If ever a place was made for an art festival, Lamu is that place. Around every corner on this ancient island is another striking scene that makes one stop and grab for the camera or the easel. The fusion of Swahili architecture, elegant customs, ornate crafts and aromatic spices ignites the imagination and inspires ingenuity. In the words of Zihan Kassam, artist and art curator, ‘Lamu has long understood the artistic ingredients that bring splendour and luxury to everyday life’.-
Perhaps for this reason, the number of internationally acclaimed artists who have made the island their home, or visit frequently, reads like a who’s who of the art world. Names like Nicholas Logsdail, Mary Soam, Marina Abramovic, Anish Kapoor, Alexandra Spyratos and Fitsum Berhe Woldelibanos roll off the tongue on this island of innovation. And the people of Lamu are extraordinarily inventive too. Wander the alleys and you’ll find tables of ancient dhow wood, jewellery of the beads of the trade routes, beach bags of adorned canvas sails and walls decorated with original murals.
To celebrate this artistry, patron of the arts Herbert Menzer and photographer Roland Klemp established the Shela Hat Contest in 2010. Known locally as the Mad Hatters’ Contest, the event gave locals the opportunity to express their ingenuity and creativity in the making of hats – for who doesn’t need a hat in the dazzling sunlight of Lamu? The event was an immediate hit. The hats combined shells, coral, pipes, bones, flipflops, feathers, fabric, palm leaves, coconut husks and everything else found on the island; many made satirical statements of political or environmental significance that had the judges and audience laughing – or wincing.
In 2016, in the days preceding the Shela Hat Contest, the Lamu County Government established the Lamu Art Festival.
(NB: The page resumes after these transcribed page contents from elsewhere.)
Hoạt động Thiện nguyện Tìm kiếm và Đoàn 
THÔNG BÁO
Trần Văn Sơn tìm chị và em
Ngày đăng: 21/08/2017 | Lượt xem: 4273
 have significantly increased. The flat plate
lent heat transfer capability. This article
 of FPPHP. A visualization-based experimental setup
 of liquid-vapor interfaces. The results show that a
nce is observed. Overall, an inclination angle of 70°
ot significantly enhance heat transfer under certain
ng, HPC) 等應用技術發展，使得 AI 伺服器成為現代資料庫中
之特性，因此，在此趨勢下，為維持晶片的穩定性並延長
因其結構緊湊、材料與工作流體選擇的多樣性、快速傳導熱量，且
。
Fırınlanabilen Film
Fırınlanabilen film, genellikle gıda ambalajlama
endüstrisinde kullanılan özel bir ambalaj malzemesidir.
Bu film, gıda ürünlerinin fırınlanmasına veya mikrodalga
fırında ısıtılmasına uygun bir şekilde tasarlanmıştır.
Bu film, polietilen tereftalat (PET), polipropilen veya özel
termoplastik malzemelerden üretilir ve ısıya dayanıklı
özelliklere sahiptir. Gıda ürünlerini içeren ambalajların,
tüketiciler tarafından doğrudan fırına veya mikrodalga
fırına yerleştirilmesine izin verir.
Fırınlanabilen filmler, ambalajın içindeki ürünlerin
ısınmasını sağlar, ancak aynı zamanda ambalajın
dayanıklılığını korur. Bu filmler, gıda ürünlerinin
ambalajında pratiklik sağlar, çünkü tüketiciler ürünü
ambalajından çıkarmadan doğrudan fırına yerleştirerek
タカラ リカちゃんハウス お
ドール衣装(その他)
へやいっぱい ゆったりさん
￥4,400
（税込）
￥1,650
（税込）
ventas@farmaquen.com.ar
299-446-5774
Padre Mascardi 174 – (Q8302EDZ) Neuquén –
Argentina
Its aim was to bring together all the artists already based on the island, to showcase the art already being created here, and to invite new artists to visit the island and exhibit here. Herbert Menzer handpicked artists from around the world who congregated in Lamu, their mission to create a body of work inspired by the island.
The event was such a success that it was replicated, with different artists, in 2017. In 2018, however, something slightly different is planned. Two Russian artists will take on the role of Artists in Residence; their stay will culminate with a display of their work at the lovely Baitil Aman in Shela on the weekend of 16th to 18th February. Svetlana Tiourina studied under the mentorship of acclaimed Russian artist Igor Vasiliev; immediately struck by the images and colours of Lamu when she first visited, she can be seen sketching in boats, alleyways and local eateries around the island. Maria Kolyvanova studied art at the Academy of the City of Perm and was also so taken by Lamu the first time she came she has created a collection of pieces set on and around the island. Famed sculptor Joachim Sauter will also be on site. Moved by the Maweni miners of Manda Island, he has created a series of outsized sculptures of the stone carriers that will be on display throughout the weekend.
Peponi Hotel, the cornerstone of Shela, in conjunction with Circle Art Gallery of Nairobi, will be exhibiting work from a number of East Africa’s emerging new artists, as well as watercolours and drawings by Lamu’s talented residents.
The weekend will – of course – feature the Shela Hat Contest on the Saturday on the beach outside Peponi, a reggae party at Diamond Beach on Manda Island that same night, and the infamous and highly contested Mad Hatters’ Dhow Race along the channel on Sunday.